• Task statement
Go through the records and count the lines where the string "home" occurs. Reply with the number only.

══════════════════════════════

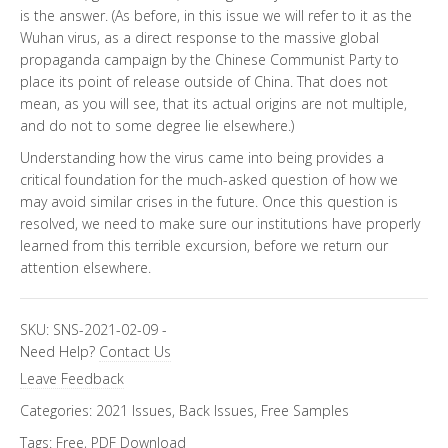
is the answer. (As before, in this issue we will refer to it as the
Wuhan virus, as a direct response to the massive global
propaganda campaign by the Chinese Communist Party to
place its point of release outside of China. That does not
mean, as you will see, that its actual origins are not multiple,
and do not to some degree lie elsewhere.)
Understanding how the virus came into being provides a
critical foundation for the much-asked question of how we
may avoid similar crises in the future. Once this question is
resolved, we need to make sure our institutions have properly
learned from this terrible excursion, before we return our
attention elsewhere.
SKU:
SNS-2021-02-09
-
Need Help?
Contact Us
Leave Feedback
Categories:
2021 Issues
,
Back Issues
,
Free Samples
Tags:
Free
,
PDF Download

══════════════════════════════

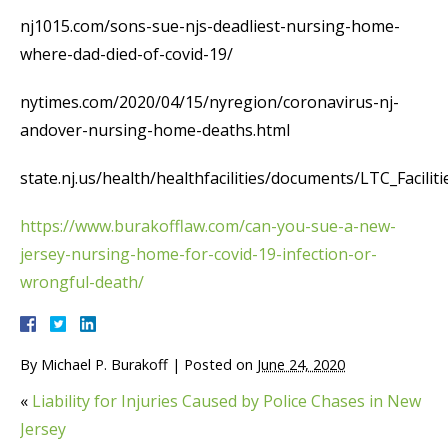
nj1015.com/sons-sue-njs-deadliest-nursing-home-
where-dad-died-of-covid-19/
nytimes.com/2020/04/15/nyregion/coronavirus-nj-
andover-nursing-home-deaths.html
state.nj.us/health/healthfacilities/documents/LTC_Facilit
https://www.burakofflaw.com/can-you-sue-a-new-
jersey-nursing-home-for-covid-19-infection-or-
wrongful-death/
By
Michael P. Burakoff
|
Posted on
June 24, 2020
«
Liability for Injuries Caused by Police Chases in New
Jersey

══════════════════════════════

• Answer to the problem
3